Insiden yang terekam kamera itu diketahui terjadi pada Sabtu (7/2) sekitar pukul 18.58 WIB di Kampung Krendang Selatan, Gang 2, RT 012/06, Kelurahan Krendang, Kecamatan Tambora. Karung besar yang disandang pria tersebut langsung memicu kecurigaan warga, hingga muncul kabar bahwa ia membawa mayat.
Baca Juga: Barak Militer Alami Kebakaran Hebat, Diduga Korsleting Listrik
Arfan menjelaskan bahwa pria itu diduga baru mendapatkan biawak dari Pasar Hewan Petojo. Karena tidak memiliki biaya untuk transportasi, ia memilih berjalan kaki menuju kontrakannya di Tambora sambil menggendong hewan tersebut.
“Kayaknya Pasar Hewan Petojo sana. Kan ada pasar hewan tuh di Petojo,” ujarnya.
Setelah video membuat geger publik, polisi melakukan pengecekan lapangan. Petugas mendatangi tempat tinggal pria tersebut dan mencocokkan pakaian yang dipakainya dengan rekaman CCTV.

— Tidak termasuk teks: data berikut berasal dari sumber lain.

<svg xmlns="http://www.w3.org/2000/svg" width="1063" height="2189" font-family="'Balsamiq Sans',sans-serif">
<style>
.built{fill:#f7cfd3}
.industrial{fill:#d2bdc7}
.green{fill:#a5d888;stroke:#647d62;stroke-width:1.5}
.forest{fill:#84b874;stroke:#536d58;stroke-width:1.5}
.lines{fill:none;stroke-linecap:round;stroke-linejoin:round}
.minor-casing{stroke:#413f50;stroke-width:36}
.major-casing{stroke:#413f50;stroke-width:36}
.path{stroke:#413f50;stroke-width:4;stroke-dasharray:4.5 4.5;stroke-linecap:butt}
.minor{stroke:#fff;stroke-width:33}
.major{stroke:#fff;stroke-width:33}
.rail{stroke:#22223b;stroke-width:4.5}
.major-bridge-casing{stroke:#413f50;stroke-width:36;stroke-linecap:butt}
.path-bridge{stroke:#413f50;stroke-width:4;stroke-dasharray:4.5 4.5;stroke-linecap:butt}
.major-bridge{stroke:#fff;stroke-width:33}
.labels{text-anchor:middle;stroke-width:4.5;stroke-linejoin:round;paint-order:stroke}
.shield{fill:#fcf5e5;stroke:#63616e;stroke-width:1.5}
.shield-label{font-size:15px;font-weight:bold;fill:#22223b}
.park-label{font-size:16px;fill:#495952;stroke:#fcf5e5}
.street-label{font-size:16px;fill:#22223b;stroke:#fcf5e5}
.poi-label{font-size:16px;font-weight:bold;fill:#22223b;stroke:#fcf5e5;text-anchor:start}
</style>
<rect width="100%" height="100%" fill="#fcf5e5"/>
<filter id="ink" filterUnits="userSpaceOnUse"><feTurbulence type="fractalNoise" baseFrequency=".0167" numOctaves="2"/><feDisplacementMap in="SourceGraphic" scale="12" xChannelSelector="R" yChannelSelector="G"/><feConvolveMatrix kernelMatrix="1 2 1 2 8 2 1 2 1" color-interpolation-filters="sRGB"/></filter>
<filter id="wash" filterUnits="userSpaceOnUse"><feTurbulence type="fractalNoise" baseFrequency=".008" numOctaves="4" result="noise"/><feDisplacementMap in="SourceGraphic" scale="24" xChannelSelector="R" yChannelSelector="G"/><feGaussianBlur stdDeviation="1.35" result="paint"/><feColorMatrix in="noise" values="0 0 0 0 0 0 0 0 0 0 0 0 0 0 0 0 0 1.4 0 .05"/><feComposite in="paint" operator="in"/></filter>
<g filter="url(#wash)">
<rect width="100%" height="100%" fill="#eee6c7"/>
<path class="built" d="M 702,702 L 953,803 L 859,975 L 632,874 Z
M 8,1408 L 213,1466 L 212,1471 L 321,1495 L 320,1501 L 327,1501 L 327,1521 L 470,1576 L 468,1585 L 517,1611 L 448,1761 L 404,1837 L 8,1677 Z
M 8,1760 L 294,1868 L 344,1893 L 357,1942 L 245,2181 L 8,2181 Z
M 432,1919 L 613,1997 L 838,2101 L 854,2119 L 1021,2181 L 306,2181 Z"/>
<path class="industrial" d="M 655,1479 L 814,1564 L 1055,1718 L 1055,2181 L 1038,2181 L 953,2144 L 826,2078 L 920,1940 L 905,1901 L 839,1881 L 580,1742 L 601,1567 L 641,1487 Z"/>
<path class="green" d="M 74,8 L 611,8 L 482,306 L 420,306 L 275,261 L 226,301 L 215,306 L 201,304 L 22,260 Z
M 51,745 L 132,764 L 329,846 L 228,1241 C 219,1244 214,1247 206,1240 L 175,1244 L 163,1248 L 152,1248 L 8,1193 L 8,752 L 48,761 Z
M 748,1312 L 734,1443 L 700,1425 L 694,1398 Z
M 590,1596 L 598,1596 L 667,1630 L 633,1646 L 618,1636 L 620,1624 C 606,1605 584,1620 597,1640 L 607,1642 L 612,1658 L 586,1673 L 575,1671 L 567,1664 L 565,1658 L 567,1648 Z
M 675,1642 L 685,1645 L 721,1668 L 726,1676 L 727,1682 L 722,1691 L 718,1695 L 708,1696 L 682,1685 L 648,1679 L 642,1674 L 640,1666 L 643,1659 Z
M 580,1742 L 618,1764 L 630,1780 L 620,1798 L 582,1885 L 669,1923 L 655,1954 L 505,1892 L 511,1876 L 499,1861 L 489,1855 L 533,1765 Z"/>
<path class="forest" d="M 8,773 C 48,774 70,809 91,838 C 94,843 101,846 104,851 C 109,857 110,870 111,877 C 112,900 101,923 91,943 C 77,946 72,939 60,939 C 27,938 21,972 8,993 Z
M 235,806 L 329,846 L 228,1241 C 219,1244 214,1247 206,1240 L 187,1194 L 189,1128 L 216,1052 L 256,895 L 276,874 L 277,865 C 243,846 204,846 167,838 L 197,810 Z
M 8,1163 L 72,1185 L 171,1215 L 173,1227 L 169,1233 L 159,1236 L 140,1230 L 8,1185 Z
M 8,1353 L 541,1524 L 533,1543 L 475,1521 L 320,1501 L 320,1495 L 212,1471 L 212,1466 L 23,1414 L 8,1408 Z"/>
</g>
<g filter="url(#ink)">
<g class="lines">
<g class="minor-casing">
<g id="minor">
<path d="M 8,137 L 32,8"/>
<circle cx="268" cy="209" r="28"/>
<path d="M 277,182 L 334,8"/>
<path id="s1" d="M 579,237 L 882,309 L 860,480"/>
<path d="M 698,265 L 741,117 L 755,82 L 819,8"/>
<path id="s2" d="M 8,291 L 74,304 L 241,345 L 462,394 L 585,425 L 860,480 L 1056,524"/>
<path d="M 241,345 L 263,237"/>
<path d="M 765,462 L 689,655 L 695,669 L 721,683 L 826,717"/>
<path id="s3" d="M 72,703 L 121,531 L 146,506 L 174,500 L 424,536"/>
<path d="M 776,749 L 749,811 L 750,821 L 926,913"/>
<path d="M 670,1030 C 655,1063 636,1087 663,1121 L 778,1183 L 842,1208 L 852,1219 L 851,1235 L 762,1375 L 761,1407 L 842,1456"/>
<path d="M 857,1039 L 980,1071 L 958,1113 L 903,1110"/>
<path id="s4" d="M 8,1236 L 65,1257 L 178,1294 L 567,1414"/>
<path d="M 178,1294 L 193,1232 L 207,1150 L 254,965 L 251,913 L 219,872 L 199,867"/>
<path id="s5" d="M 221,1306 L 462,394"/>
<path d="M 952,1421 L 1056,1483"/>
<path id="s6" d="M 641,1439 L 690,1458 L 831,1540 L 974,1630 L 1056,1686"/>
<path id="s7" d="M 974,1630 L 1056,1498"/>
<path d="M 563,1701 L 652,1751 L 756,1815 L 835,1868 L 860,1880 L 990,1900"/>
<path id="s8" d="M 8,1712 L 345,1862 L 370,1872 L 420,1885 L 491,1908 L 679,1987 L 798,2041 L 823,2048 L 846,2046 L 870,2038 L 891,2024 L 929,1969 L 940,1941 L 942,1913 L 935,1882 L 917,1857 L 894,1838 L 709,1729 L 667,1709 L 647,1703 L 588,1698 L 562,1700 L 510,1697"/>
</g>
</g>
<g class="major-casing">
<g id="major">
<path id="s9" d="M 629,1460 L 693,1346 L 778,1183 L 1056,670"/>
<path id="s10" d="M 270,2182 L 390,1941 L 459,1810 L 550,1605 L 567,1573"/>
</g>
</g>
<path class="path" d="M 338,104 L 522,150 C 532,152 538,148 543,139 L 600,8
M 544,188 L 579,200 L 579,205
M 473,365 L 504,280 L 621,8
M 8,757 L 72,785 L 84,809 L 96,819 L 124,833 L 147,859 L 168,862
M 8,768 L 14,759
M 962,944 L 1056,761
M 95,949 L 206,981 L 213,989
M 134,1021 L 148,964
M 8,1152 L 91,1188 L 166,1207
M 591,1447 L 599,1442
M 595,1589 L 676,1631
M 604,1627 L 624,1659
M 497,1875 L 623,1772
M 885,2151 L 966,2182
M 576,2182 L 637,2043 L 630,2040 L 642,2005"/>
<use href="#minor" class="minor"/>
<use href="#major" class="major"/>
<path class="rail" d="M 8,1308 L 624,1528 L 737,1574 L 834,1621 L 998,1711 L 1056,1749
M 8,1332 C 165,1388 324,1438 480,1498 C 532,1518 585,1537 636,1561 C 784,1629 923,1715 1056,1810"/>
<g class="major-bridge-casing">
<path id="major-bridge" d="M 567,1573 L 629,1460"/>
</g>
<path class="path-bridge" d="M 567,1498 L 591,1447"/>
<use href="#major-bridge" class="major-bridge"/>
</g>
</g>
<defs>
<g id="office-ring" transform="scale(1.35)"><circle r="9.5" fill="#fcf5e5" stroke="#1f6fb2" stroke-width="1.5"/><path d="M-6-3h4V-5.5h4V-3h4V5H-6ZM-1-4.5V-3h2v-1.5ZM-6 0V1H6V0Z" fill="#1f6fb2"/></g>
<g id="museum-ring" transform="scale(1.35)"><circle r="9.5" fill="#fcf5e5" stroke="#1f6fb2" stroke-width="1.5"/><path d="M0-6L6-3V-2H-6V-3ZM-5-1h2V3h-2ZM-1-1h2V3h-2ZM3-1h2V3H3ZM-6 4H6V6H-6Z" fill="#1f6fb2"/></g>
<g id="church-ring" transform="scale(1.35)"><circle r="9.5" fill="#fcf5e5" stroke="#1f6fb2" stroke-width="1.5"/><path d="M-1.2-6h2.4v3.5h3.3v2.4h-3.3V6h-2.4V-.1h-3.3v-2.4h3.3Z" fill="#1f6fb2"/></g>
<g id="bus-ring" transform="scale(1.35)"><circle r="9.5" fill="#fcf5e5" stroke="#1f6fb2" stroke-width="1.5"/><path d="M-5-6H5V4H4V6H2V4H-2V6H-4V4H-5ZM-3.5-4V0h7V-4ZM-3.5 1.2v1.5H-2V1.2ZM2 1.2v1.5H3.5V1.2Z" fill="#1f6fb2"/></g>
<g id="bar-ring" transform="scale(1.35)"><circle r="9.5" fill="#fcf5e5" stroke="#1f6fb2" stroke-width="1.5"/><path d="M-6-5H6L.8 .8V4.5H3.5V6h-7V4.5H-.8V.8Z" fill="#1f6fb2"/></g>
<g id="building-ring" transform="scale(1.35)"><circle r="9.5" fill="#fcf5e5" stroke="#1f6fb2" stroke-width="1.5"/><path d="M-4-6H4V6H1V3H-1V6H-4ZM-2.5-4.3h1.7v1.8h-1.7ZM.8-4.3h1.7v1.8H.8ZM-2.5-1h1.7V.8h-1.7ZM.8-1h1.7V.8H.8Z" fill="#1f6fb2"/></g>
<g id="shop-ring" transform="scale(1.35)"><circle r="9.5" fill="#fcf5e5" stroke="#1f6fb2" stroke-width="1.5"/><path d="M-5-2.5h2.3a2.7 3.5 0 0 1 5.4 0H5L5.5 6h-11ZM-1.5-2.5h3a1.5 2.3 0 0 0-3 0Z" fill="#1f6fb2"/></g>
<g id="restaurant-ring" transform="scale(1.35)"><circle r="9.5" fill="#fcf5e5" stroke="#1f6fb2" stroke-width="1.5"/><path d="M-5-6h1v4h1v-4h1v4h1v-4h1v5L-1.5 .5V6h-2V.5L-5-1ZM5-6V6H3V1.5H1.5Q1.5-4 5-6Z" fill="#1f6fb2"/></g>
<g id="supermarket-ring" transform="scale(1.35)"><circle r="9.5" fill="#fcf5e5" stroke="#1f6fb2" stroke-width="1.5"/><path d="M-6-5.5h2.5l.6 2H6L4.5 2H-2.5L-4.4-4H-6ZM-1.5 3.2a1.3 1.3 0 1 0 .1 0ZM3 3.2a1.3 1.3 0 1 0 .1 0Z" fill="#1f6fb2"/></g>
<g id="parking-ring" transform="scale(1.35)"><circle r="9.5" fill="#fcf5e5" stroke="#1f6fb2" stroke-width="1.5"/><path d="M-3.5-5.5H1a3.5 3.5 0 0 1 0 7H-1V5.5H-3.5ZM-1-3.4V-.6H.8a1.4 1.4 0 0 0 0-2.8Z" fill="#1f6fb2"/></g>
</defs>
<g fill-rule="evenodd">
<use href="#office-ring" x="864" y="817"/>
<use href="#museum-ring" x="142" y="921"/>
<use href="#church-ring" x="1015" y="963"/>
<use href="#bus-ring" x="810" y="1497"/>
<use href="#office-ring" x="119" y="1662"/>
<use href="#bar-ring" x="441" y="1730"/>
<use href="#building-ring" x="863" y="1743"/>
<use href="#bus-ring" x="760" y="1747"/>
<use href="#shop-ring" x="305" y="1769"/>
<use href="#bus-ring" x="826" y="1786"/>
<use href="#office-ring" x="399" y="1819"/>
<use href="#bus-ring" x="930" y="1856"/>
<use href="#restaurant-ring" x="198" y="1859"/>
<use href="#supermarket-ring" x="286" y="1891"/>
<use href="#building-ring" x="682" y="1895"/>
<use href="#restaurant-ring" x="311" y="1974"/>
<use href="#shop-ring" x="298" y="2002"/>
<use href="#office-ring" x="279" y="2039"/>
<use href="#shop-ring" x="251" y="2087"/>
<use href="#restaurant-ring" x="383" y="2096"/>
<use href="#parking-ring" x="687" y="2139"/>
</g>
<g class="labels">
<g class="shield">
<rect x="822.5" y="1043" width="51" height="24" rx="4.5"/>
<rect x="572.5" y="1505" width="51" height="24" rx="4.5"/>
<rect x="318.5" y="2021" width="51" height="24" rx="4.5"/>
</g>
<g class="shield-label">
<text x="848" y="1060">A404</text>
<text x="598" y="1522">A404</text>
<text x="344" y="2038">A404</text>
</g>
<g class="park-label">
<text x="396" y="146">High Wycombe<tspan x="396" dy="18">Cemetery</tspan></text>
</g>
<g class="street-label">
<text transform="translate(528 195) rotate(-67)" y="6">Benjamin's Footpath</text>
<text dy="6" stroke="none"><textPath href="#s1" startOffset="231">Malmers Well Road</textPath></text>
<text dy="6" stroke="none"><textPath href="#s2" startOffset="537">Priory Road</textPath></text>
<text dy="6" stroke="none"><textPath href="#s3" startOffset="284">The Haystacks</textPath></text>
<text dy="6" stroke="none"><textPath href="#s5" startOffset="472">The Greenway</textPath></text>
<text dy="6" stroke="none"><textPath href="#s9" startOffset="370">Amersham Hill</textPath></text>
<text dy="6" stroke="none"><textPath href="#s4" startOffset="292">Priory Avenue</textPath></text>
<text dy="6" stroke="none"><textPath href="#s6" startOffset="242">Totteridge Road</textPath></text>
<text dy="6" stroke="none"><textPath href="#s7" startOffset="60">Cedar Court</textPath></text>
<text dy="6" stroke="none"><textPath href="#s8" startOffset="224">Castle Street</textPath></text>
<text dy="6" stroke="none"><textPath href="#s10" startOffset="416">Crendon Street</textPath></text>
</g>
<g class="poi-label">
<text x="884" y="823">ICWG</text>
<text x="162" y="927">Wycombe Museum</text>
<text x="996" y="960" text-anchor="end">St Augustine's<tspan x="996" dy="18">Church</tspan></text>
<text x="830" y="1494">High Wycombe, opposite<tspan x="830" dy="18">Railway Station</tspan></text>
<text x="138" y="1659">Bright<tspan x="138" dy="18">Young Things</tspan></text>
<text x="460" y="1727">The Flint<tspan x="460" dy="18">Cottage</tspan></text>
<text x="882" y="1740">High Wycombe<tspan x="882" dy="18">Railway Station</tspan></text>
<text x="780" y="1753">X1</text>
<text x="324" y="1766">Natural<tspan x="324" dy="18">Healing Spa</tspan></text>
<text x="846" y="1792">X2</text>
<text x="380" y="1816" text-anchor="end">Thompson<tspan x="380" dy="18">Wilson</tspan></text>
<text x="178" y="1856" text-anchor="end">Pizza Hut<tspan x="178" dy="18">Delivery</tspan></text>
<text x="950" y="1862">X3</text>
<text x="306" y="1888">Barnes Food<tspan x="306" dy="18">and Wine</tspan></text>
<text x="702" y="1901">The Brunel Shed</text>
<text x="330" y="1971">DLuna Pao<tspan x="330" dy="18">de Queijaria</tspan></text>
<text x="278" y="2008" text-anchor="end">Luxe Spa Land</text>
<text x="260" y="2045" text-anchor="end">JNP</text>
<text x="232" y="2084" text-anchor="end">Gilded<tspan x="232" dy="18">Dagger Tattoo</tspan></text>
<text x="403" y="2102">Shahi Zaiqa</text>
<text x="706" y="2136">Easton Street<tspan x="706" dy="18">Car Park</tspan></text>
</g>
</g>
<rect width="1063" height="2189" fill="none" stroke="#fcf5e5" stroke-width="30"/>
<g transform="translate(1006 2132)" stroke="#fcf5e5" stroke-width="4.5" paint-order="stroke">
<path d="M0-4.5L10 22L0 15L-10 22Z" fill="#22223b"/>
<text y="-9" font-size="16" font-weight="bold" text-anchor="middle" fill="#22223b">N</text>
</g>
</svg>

“Polisi mendatangi tempat kontrakannya untuk klarifikasi. Dia menggunakan baju sesuai dengan yang di video itu. Ya sudah, benar,” jelas Arfan.

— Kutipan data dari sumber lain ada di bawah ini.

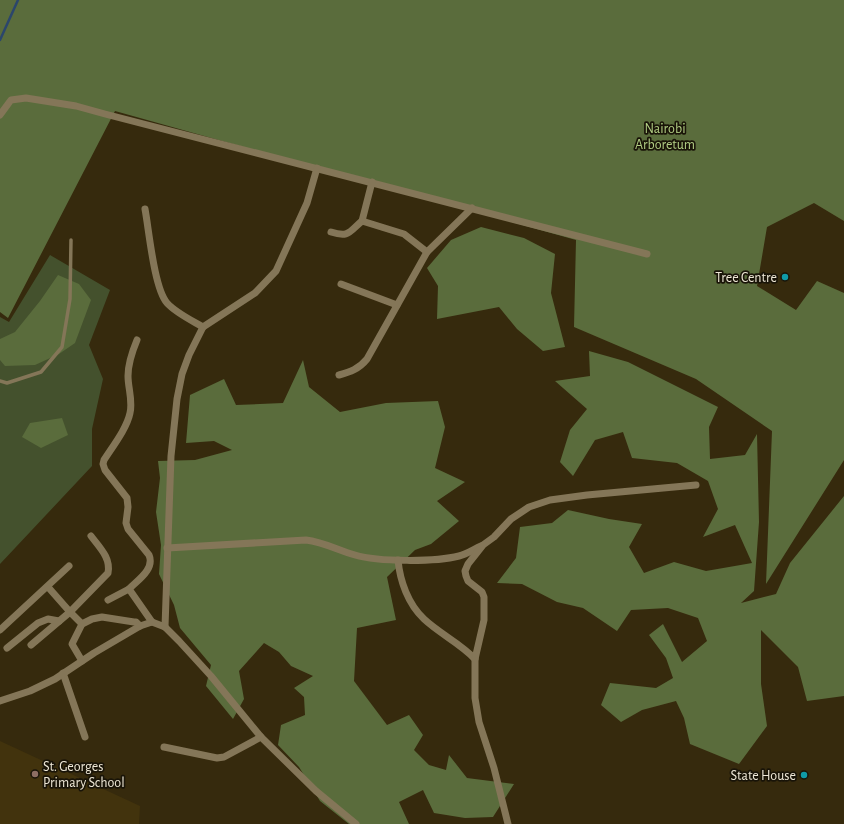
<svg xmlns="http://www.w3.org/2000/svg" width="844" height="824" viewBox="0 0 844 824" font-family="'Alegreya Sans',sans-serif">
	<rect width="100%" height="100%" fill="#362a0d"/>
	<path fill="#42330d" d="M0,741L140,806L139,824H0Z"/>
	<path fill="#44512d" d="M50,255L110,290L89,345L103,379L92,429V466L0,564V317L9,322Z"/>
	<g fill="#5a6c3c">
		<path d="M0,0H844V221L814,203L767,227L757,286L796,310L817,281L844,293V460L766,584L772,431L696,379L574,327L576,240L115,111L8,318L0,312Z"/>
		<path d="M481,227L524,238L555,254L551,293L565,347L543,351L517,329L499,307L437,319L438,286L427,268L451,240Z"/>
		<path d="M58,275L79,284L91,300L75,343L59,354L35,365L5,366L0,360V339L15,332L40,301Z"/>
		<path d="M589,351L628,362L718,407L709,427L710,459L745,455L757,434L759,522L754,591L741,603L776,594L790,563L844,496V696L807,701L798,667L761,630V684L767,726L739,764L690,744L684,718L676,701L642,710L621,722L601,705L610,683L656,688L673,678L666,658L649,635L663,624L682,662L707,641L698,618L668,608L631,610L617,631L583,608L557,602L522,584L497,583L516,558L520,527L552,523L568,510L609,519L642,524L629,547L644,573L674,562L706,571L752,563L735,525L703,537L718,509L708,481L677,463L632,458L623,432L595,440L573,476L560,462L570,430L587,409L555,381L590,376Z"/>
		<path d="M303,360L309,387L340,412L386,403L438,401L445,427L435,468L465,482L437,501L459,521L431,544L415,550L387,577L396,620L357,628L354,681L387,725L409,715L423,735L414,750L429,765L446,770L449,755L467,778L514,784L493,817L465,818L434,813L423,790L399,802L409,824H349L320,801L299,767L278,745L281,725L305,715L304,697L294,688L313,676L291,666L279,652L264,643L239,671L244,699L233,719L206,686L211,665L180,628L174,605L159,574L161,545L156,512L160,478L158,461L195,460L232,450L214,441L186,443L190,395L224,379L236,405L283,403Z"/>
		<path d="M62,418L68,435L41,448L22,437L30,423Z"/>
	</g>
	<g fill="none" stroke-linecap="round" stroke-linejoin="round">
		<path stroke="#2b466c" stroke-width="2.5" d="M0,40L18,0"/>
		<path stroke="#847658" stroke-width="3.5" d="M0,381L7,383L41,372L62,347L70,299L71,240"/>
		<g stroke="#847658" stroke-width="7">
			<path d="M0,115L11,100L26,98L76,106L105,114L647,254"/>
			<path d="M372,182L362,221L404,234L427,252L472,208"/>
			<path d="M145,209C149,230 154,288 167,303C176,313 191,320 203,327L189,355L182,374L177,399L171,456L165,627"/>
			<path d="M331,232C349,238 349,232 362,221"/>
			<path d="M341,284L397,305"/>
			<path d="M203,327L255,293L276,271L307,203L317,168"/>
			<path d="M137,340C132,352 128,363 128,376C128,388 133,401 130,413C127,428 113,446 104,460L103,464L105,470L127,498L128,507L126,523L128,529L149,555C155,569 138,580 129,589L152,622"/>
			<path d="M339,375C350,372 359,369 367,359L427,252"/>
			<path d="M167,548L306,540C323,542 338,550 355,555C378,562 436,562 459,556C467,554 474,549 481,546"/>
			<path d="M398,560C400,581 408,604 424,619C440,634 460,643 475,659"/>
			<path d="M108,600L129,589"/>
			<path d="M82,624L70,612L108,573C111,558 100,548 91,536"/>
			<path d="M0,630L69,566"/>
			<path d="M31,645L70,612L48,587"/>
			<path d="M7,648L38,623L48,619L59,621"/>
			<path d="M82,661L72,644L82,624L92,619L102,617L134,622H136L140,626"/>
			<path d="M63,673L85,737"/>
			<path d="M0,701L30,691L55,679L94,653L140,626L152,622L165,627L179,641L211,676L261,737L316,791L356,824"/>
			<path d="M164,747L217,758L224,757L261,737"/>
			<path d="M508,824L494,768L479,722L475,698V659L484,620V597L482,592L468,581L466,576L465,571L468,564L483,545L494,537L511,519L529,507L550,500L587,495L696,485"/>
		</g>
	</g>
	<g fill="#0f9aa8" stroke="#191408" stroke-width="1.5">
		<circle cx="785" cy="277" r="4"/>
		<circle cx="804" cy="775" r="4"/>
	</g>
	<circle fill="#8d6e63" stroke="#191408" stroke-width="1.5" cx="35" cy="774" r="4"/>
	<g text-anchor="middle" stroke-width="3.5" stroke-linejoin="round" paint-order="stroke">
		<g font-size="14" fill="#b2ce84" stroke="#191408">
			<text x="665" y="133">Nairobi<tspan x="665" dy="16">Arboretum</tspan></text>
		</g>
		<g font-size="14" fill="#eee7d6" stroke="#191408" text-anchor="end">
			<text x="777" y="282">Tree Centre</text>
			<text x="43" y="771" text-anchor="start">St. Georges<tspan x="43" dy="16">Primary School</tspan></text>
			<text x="796" y="780">State House</text>
		</g>
	</g>
</svg>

Baca Juga: Thailand Gelar Pemilu, Pertarungan Reformis dan Konservatif
Karena tidak ada unsur pelanggaran hukum, pria tersebut tidak dibawa ke kantor polisi.
“Jadi tidak kita bawa ke Polsek, hanya klarifikasi karena tidak ada pelanggaran juga. Memang dia mau pelihara,” katanya.
Pria itu mengaku hendak memelihara biawak tersebut, meskipun hewan itu tergolong berbahaya. Arfan menambahkan, ukuran biawak yang hampir dua meter turut membuat warga salah paham.
“Besar sekali. Hampir 2 meter, sekitar 1,7 meter. (Kegaduhan) itu hanya asumsi warga yang mengira karung berisi mayat, padahal bukan,” kata Arfan.
Arfan juga menegaskan bahwa tidak ada tindakan pembinaan terhadap pria itu karena ia tidak melanggar aturan apa pun.
“Tidak ada. Masa orang bawa ular dibina, lucu sekali. Karena jatuhnya seperti difitnah, padahal dia bukan membawa mayat,” pungkasnya.